Believe in Boomerangs
When you give someone a present, you can expect to receive one in return. But, as with the laws of Karma, and with boomerangs, you must not expect the gift to come straight back from the person to whom you gave your “gift”. Give and you will receive.
The best gift you can give to a person you have just met is the contact details of someone else who may be able to help them. Or tell them about some information that will help them. They will spread the word that you make things happen for others and the boomerang effect will brings its rewards.
Stimulate, Seduce and Build Trust
Your network is made up of actual people. Your ability to get business from them is directly proportional to how much you focus on them and the effort you put into building trust. Once people trust you, business will start to come your way.
Send a ‘nice-meeting-you’ letter or email within two days of meeting someone for the first time. Follow-up after two months, at least.
Adopt a Winning Attutude
It’s all very well having good social skills, but your mind and body are totally interlinked. So when you feel good about things, you look good and sound happy. Your attitude creates your mood and that sets the tone of your voice, your facial expressions and your body language.

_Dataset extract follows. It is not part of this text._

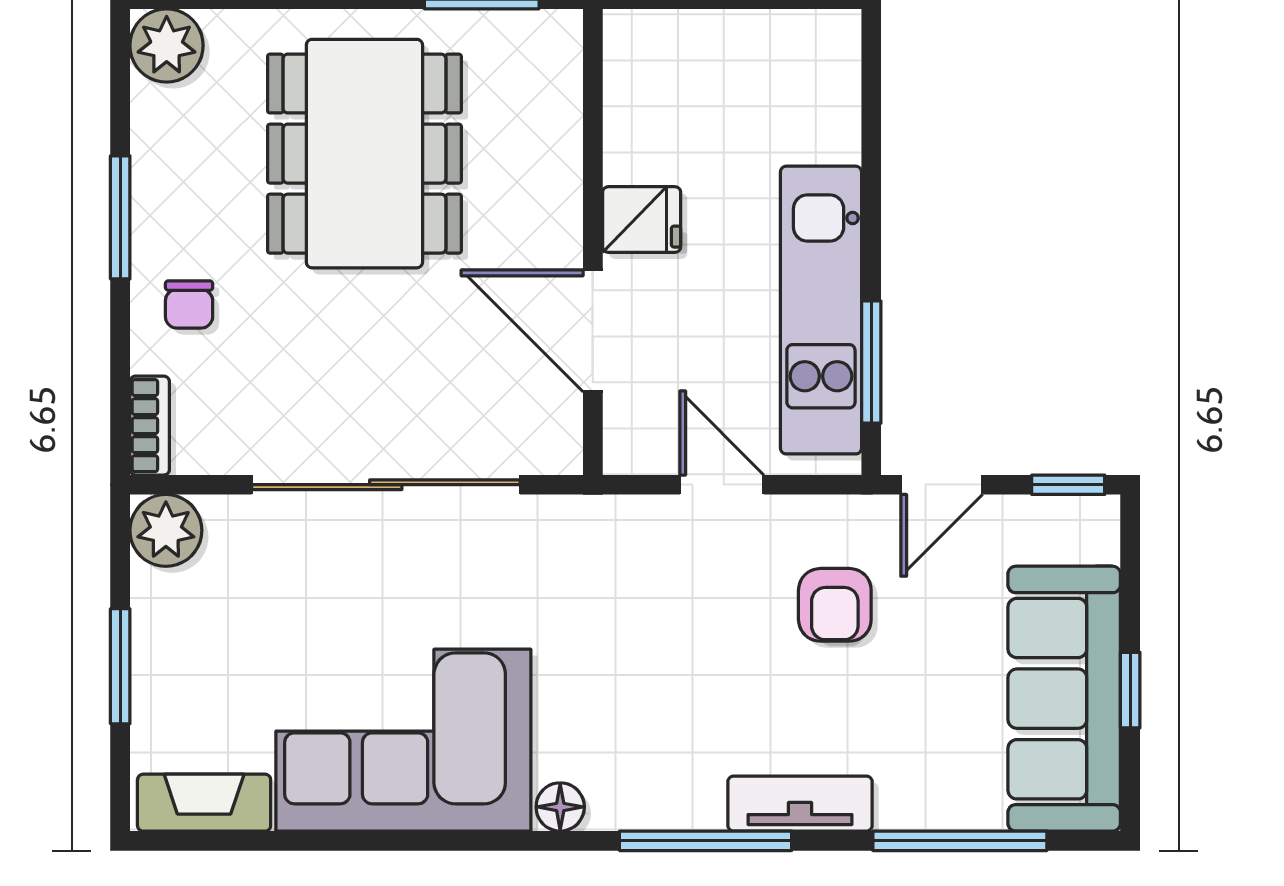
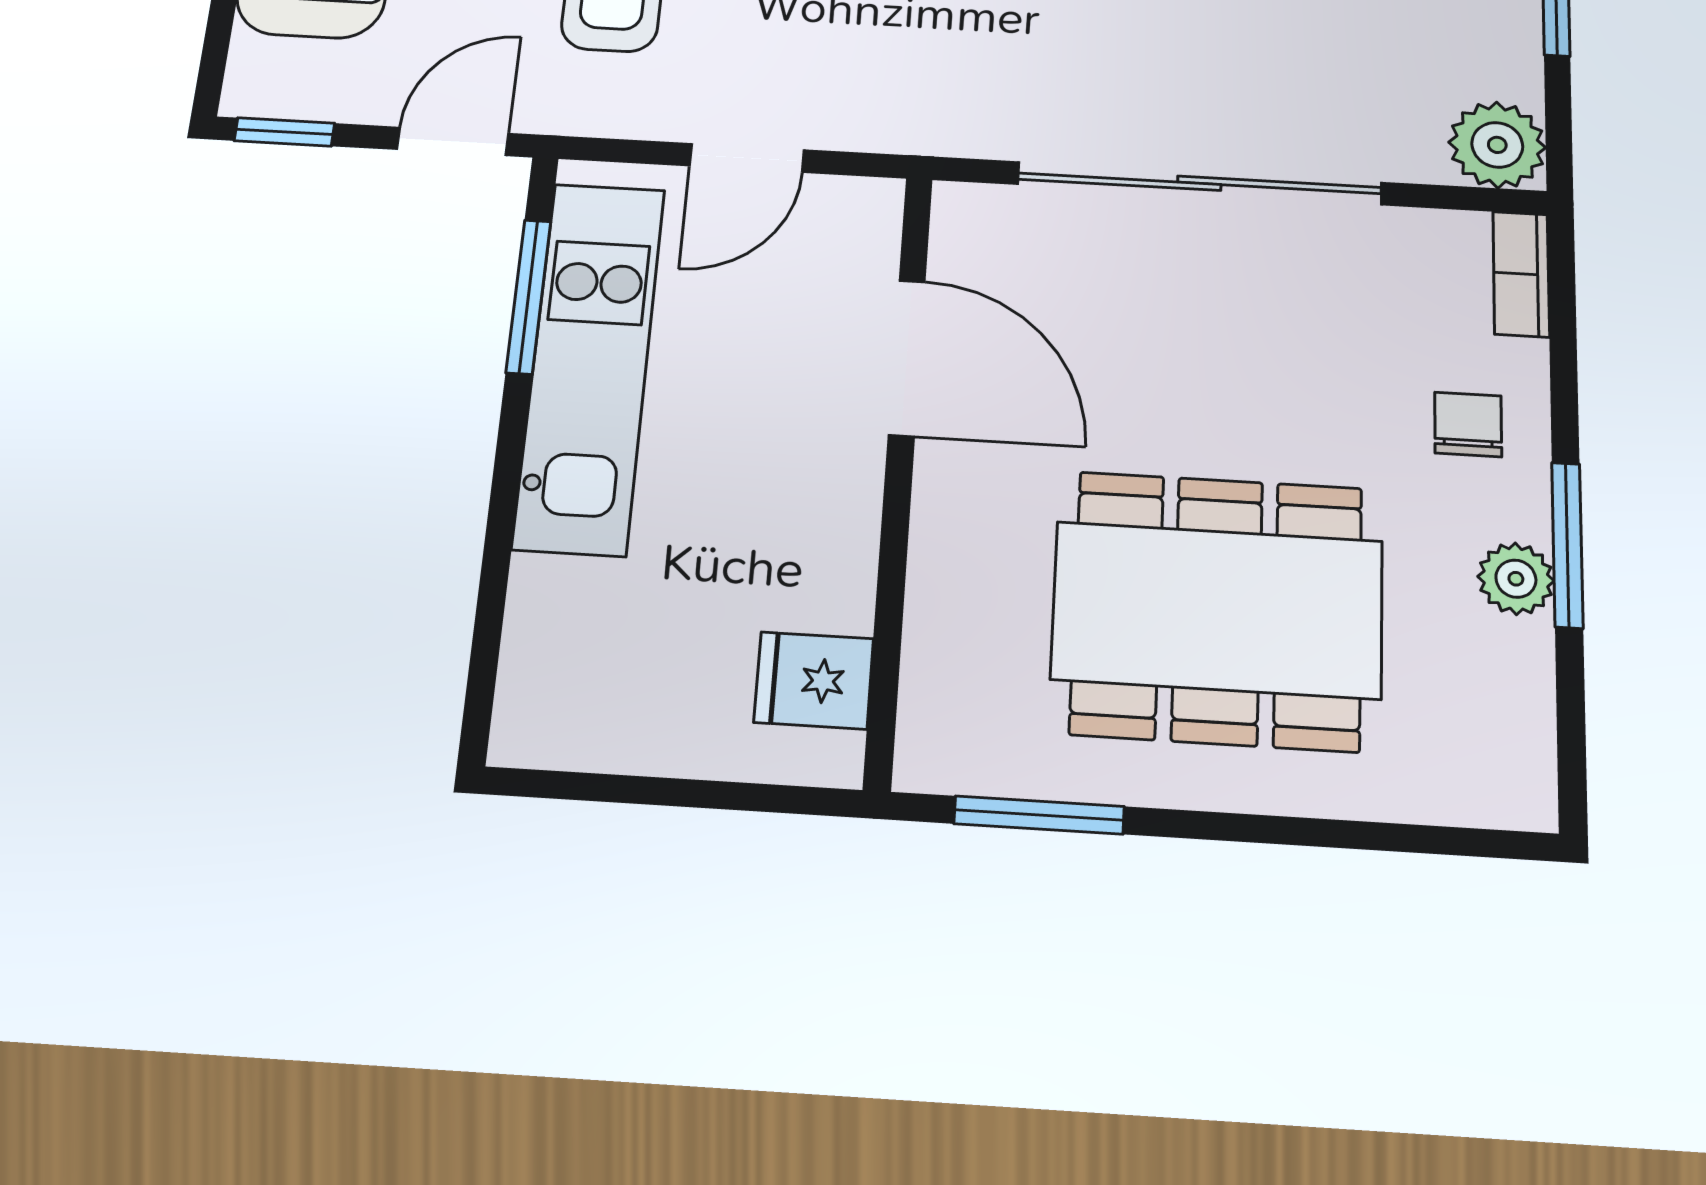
plant: (167, 45) -> (1516, 579), moved, width x0.73, depth x0.73
dining table: (364, 154) -> (1217, 610), turned 90
fridge: (642, 220) -> (814, 680), moved
door: (722, 485) -> (747, 158), hinge flipped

- feel relaxed and comfortable with yourself. You will then come across as a very confident person, and this is one of the most crucial elements for social success.
- the maxim “if you don’t ask, you don’t get” is absolutely true. Develop your social skills so you’re not afraid to ask something, or to speak your mind.
- realise that sometimes people won’t respond as you’d like them to. When you don’t worry if people say “no”, you will have an inner strength and manage to get away with all sorts of things. Learn to laugh at rejection.